Lady Wharton, after some trifling excuse, accepted the nephew's offer. She had always disliked Colonel Lister, and then Will's knighthood had some weight in her decision.

"Perhaps, uncle," said Will, as they conducted the ladies along Aldgate, "our friends would not like to be separated, or I would have suggested that Mistress Johanna should enjoy your hospitality for a time. My cousin Alice and she would be company for one another. Not that I wish to lose her society, and Kate is a very old acquaintance."

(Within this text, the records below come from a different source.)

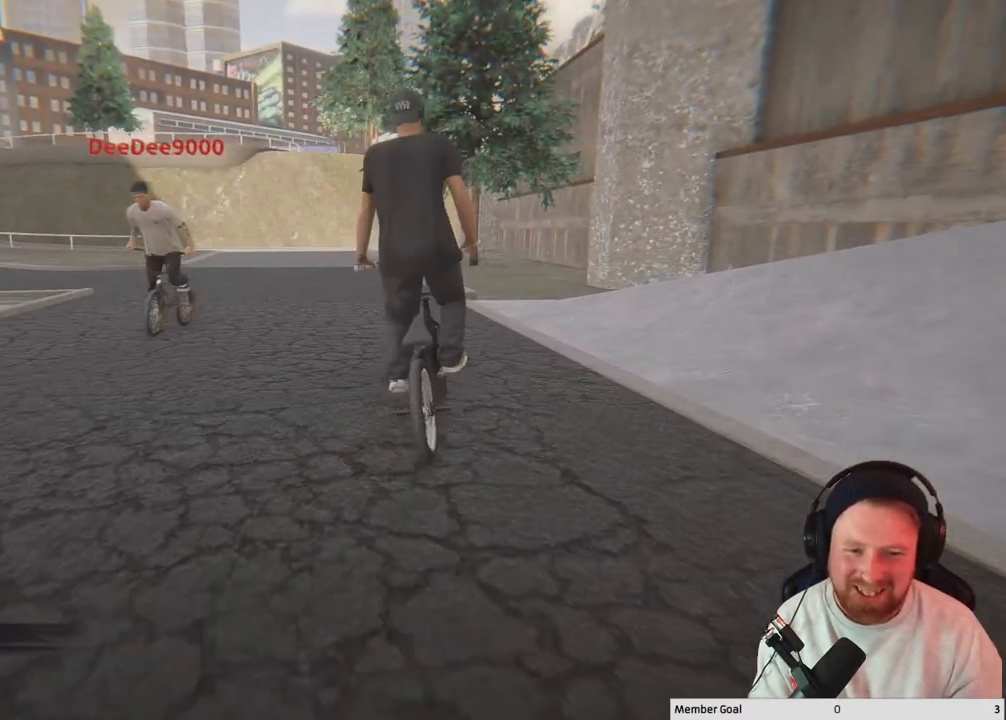
{"buttons": [], "left_stick": "up-left", "right_stick": "down", "events": []}
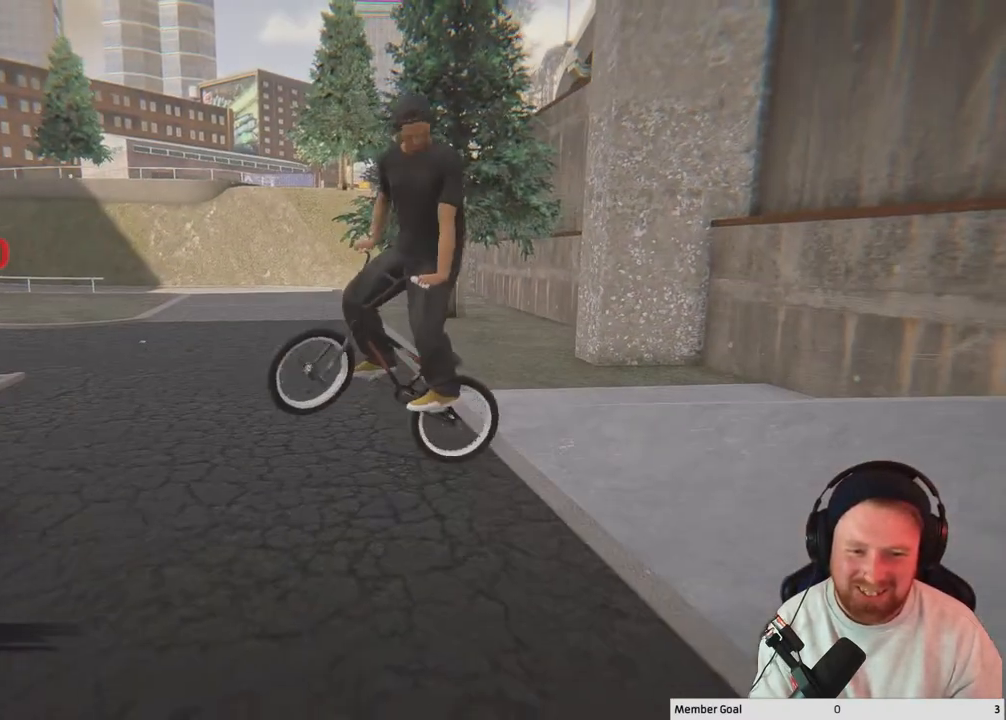
{"buttons": [], "left_stick": "up-left", "right_stick": "down", "events": [[300, "right_stick", "center"], [450, "right_stick", "down"]]}
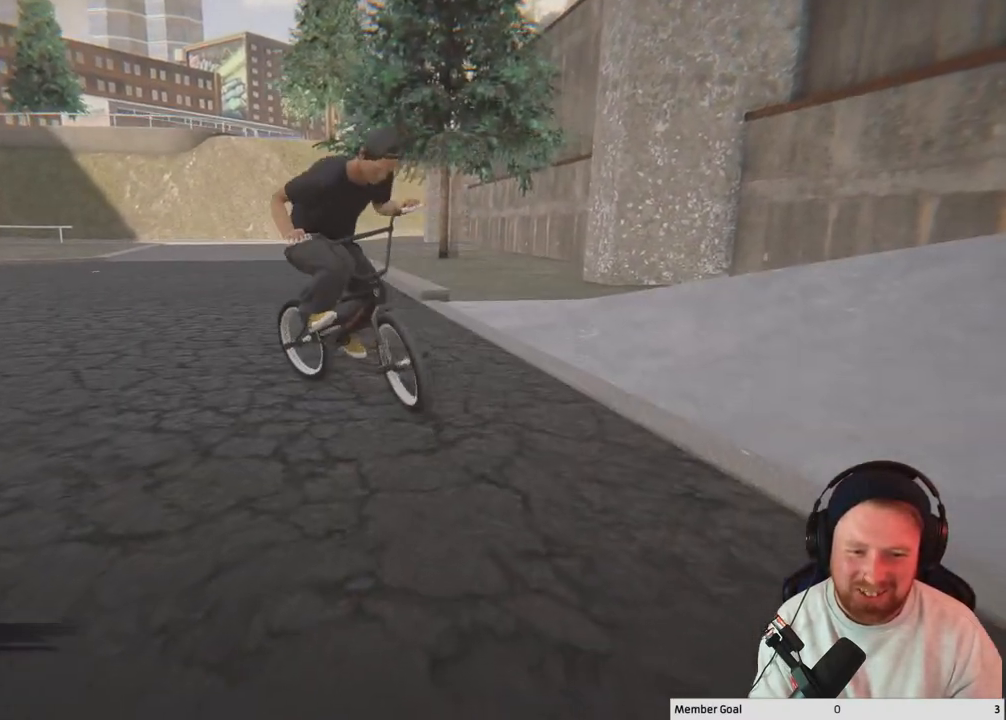
{"buttons": ["R1"], "left_stick": "up-left", "right_stick": "down-left", "events": [[133, "right_stick", "left"], [200, "right_stick", "up"], [283, "right_stick", "center"], [367, "right_stick", "down-left"], [433, "R1", "down"]]}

For certain reasons of her own Johanna quickly fell in with this proposal, and Colonel Lister led her home to his daughter. Alice, as we know, had little love for the heiress; but whatever she felt Johanna had no cause to complain of her reception. The house and its appointments were much better than she had expected, and while there was no profuse luxury her wants were so thoughtfully anticipated that she had no room for speaking of privations. Although Alice was quiet and sad, and would never have found much to say to Johanna, the latter found her situation anything but dull, for there was plenty of company at the Colonel's, and she had only to stand at the windows to see abundance of folks passing to and fro. The merchants and ordinary officers who frequented the house she looked upon with supreme unconcern, and hardly deigned to bend her golden head in answer to their salutations; but there was one visitor for whom she had always gracious smiles and words, and that gentleman was Sir Ralph Hildyard.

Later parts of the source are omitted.